Task description: Look through the records below for the line with "luge ne sont suffisamment enneigées". Return that line and each one after it up to and including the line with "Suivez-nous sur Facebook", exactly.

Available data:
--------------------------------------------------
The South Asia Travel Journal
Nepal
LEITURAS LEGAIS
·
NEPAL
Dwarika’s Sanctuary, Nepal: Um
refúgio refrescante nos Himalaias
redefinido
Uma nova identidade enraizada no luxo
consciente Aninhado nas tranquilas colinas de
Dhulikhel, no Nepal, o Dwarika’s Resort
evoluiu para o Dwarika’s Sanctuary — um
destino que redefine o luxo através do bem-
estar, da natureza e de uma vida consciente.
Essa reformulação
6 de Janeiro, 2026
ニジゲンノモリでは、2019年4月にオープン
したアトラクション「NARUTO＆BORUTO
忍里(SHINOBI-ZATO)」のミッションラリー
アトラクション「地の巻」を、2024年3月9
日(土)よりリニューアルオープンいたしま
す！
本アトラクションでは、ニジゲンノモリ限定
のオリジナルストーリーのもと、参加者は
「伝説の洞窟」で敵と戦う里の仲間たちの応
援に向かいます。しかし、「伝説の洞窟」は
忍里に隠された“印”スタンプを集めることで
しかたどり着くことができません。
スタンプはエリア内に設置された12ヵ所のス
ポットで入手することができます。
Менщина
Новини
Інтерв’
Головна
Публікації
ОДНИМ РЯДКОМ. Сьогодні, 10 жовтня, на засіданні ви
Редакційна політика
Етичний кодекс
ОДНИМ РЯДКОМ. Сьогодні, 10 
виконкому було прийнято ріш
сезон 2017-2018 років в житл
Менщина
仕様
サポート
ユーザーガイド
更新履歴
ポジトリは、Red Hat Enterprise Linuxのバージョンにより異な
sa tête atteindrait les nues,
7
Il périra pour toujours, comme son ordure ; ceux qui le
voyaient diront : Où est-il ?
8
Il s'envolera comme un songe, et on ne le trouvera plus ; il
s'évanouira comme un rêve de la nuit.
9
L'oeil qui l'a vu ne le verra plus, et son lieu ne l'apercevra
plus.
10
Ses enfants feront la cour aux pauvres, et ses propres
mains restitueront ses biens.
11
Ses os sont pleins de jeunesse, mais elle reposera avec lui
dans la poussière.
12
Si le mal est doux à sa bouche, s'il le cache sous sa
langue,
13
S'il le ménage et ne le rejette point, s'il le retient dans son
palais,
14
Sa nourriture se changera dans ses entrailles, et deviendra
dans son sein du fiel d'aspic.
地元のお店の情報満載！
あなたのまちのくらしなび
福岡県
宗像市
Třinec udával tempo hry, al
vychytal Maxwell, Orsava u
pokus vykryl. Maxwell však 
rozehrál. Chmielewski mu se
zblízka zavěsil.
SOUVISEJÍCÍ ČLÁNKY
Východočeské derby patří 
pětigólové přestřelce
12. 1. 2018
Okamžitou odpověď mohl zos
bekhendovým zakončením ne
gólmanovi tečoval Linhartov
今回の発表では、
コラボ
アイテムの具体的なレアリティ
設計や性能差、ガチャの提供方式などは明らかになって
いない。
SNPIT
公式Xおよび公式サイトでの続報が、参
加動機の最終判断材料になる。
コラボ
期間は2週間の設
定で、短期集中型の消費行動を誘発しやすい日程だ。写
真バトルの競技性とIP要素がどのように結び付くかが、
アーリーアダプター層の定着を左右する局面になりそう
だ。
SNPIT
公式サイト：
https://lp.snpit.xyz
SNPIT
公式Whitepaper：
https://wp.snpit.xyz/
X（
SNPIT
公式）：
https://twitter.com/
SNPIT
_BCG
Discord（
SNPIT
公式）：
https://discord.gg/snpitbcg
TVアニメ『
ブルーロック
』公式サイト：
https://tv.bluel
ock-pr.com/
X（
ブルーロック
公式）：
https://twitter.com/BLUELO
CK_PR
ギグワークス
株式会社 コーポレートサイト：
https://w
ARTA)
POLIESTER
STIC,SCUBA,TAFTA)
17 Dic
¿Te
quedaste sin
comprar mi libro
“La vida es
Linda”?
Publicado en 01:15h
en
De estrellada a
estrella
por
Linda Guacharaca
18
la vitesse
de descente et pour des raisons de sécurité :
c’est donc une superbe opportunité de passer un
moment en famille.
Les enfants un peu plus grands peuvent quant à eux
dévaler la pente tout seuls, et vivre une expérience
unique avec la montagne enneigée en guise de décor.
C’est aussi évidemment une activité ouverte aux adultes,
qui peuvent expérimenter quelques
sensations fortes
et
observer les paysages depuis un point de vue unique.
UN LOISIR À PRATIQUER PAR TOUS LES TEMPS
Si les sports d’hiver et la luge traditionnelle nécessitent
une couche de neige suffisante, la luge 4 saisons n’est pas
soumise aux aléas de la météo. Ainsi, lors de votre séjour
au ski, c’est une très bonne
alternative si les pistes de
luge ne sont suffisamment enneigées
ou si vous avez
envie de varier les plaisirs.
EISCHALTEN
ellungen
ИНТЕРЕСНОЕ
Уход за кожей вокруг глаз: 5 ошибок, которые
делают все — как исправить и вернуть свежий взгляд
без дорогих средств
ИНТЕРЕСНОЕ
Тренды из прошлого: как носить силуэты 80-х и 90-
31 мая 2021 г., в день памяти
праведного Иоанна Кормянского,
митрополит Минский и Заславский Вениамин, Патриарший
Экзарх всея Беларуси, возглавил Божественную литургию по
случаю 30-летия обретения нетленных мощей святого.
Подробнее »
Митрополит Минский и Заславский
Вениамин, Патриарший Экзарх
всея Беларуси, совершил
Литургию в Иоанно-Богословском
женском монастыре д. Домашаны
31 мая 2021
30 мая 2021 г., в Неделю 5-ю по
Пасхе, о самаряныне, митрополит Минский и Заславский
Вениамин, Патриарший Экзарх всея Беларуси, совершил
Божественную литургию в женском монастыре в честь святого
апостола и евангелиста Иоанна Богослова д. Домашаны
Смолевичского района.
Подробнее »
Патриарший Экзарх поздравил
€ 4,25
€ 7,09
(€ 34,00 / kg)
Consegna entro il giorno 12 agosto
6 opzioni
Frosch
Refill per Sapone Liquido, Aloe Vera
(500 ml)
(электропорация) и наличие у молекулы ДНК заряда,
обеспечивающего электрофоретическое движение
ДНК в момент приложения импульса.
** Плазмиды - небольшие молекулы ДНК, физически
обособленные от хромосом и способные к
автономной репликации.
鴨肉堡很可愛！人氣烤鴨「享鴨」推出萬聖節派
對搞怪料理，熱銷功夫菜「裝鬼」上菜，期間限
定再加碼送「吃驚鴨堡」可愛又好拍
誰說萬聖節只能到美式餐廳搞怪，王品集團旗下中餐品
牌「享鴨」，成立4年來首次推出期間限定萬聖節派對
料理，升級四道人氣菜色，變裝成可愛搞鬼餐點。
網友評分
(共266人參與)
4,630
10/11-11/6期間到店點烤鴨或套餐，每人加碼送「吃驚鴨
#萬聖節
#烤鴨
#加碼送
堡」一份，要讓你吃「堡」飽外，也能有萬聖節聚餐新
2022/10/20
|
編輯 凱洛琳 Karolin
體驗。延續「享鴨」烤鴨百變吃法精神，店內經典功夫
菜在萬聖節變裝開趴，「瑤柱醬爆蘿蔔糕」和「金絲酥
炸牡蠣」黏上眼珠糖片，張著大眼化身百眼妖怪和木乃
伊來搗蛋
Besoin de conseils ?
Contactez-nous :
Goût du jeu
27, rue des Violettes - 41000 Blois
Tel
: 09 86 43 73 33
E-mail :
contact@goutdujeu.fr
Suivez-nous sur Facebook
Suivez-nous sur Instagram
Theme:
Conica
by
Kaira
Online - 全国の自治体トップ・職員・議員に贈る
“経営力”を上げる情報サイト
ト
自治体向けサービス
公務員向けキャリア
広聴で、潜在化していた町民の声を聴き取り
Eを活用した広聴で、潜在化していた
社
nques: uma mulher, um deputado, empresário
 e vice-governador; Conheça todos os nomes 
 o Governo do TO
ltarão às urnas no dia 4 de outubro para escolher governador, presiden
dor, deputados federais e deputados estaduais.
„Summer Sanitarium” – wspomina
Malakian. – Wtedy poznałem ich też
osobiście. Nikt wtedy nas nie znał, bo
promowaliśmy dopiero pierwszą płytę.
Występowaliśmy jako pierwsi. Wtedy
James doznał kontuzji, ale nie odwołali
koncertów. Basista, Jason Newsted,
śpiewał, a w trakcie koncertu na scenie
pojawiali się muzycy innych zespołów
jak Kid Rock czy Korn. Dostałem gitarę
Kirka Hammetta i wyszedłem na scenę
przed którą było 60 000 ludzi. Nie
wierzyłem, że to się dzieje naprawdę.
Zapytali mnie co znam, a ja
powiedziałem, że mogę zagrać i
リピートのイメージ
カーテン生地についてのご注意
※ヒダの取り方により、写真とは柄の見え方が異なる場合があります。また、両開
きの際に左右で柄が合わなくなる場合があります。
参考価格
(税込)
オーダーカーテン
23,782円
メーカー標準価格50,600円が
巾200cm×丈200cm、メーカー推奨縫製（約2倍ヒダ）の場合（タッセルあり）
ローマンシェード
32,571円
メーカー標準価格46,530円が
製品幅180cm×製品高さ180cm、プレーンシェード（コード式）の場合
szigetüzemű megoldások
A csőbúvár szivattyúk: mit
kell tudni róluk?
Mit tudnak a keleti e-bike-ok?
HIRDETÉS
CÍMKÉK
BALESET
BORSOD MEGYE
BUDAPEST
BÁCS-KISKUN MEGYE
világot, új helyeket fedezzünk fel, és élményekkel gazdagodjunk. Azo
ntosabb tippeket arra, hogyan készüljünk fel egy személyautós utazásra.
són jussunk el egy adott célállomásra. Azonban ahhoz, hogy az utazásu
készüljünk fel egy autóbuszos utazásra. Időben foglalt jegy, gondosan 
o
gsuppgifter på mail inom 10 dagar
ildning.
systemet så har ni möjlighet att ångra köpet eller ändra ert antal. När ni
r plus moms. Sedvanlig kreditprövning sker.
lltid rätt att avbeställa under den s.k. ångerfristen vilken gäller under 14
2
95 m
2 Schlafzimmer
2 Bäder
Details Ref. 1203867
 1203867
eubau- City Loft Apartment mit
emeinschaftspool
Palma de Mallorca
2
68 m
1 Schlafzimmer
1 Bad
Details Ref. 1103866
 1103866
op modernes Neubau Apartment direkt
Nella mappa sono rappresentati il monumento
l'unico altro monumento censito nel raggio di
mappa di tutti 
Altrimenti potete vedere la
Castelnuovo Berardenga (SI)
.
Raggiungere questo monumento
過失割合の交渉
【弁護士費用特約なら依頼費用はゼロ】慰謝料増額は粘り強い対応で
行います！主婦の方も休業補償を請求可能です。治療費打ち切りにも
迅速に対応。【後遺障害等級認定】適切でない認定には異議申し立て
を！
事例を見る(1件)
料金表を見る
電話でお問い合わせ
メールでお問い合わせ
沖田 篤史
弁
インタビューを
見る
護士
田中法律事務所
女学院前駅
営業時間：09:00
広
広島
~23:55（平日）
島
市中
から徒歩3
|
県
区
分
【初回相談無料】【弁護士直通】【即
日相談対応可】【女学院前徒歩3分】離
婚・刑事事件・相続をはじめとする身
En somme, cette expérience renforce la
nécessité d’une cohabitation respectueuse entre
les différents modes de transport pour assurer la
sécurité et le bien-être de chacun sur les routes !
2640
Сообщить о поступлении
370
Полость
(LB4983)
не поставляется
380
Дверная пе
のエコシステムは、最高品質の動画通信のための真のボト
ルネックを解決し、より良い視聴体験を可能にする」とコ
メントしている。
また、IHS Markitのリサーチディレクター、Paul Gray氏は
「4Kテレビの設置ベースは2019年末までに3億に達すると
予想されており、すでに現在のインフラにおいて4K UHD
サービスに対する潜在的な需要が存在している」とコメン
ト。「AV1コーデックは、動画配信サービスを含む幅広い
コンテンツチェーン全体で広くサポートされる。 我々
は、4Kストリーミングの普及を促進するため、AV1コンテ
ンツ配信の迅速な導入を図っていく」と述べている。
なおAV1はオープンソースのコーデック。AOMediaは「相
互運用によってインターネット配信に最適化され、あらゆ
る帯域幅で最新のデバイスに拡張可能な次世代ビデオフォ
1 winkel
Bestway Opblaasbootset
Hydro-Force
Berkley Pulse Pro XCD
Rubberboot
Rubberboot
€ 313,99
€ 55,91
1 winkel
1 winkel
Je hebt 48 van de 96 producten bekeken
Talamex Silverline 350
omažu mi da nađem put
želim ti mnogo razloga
--------------------------------------------------
Answer to the problem:
luge ne sont suffisamment enneigées
ou si vous avez
envie de varier les plaisirs.
EISCHALTEN
ellungen
ИНТЕРЕСНОЕ
Уход за кожей вокруг глаз: 5 ошибок, которые
делают все — как исправить и вернуть свежий взгляд
без дорогих средств
ИНТЕРЕСНОЕ
Тренды из прошлого: как носить силуэты 80-х и 90-
31 мая 2021 г., в день памяти
праведного Иоанна Кормянского,
митрополит Минский и Заславский Вениамин, Патриарший
Экзарх всея Беларуси, возглавил Божественную литургию по
случаю 30-летия обретения нетленных мощей святого.
Подробнее »
Митрополит Минский и Заславский
Вениамин, Патриарший Экзарх
всея Беларуси, совершил
Литургию в Иоанно-Богословском
женском монастыре д. Домашаны
31 мая 2021
30 мая 2021 г., в Неделю 5-ю по
Пасхе, о самаряныне, митрополит Минский и Заславский
Вениамин, Патриарший Экзарх всея Беларуси, совершил
Божественную литургию в женском монастыре в честь святого
апостола и евангелиста Иоанна Богослова д. Домашаны
Смолевичского района.
Подробнее »
Патриарший Экзарх поздравил
€ 4,25
€ 7,09
(€ 34,00 / kg)
Consegna entro il giorno 12 agosto
6 opzioni
Frosch
Refill per Sapone Liquido, Aloe Vera
(500 ml)
(электропорация) и наличие у молекулы ДНК заряда,
обеспечивающего электрофоретическое движение
ДНК в момент приложения импульса.
** Плазмиды - небольшие молекулы ДНК, физически
обособленные от хромосом и способные к
автономной репликации.
鴨肉堡很可愛！人氣烤鴨「享鴨」推出萬聖節派
對搞怪料理，熱銷功夫菜「裝鬼」上菜，期間限
定再加碼送「吃驚鴨堡」可愛又好拍
誰說萬聖節只能到美式餐廳搞怪，王品集團旗下中餐品
牌「享鴨」，成立4年來首次推出期間限定萬聖節派對
料理，升級四道人氣菜色，變裝成可愛搞鬼餐點。
網友評分
(共266人參與)
4,630
10/11-11/6期間到店點烤鴨或套餐，每人加碼送「吃驚鴨
#萬聖節
#烤鴨
#加碼送
堡」一份，要讓你吃「堡」飽外，也能有萬聖節聚餐新
2022/10/20
|
編輯 凱洛琳 Karolin
體驗。延續「享鴨」烤鴨百變吃法精神，店內經典功夫
菜在萬聖節變裝開趴，「瑤柱醬爆蘿蔔糕」和「金絲酥
炸牡蠣」黏上眼珠糖片，張著大眼化身百眼妖怪和木乃
伊來搗蛋
Besoin de conseils ?
Contactez-nous :
Goût du jeu
27, rue des Violettes - 41000 Blois
Tel
: 09 86 43 73 33
E-mail :
contact@goutdujeu.fr
Suivez-nous sur Facebook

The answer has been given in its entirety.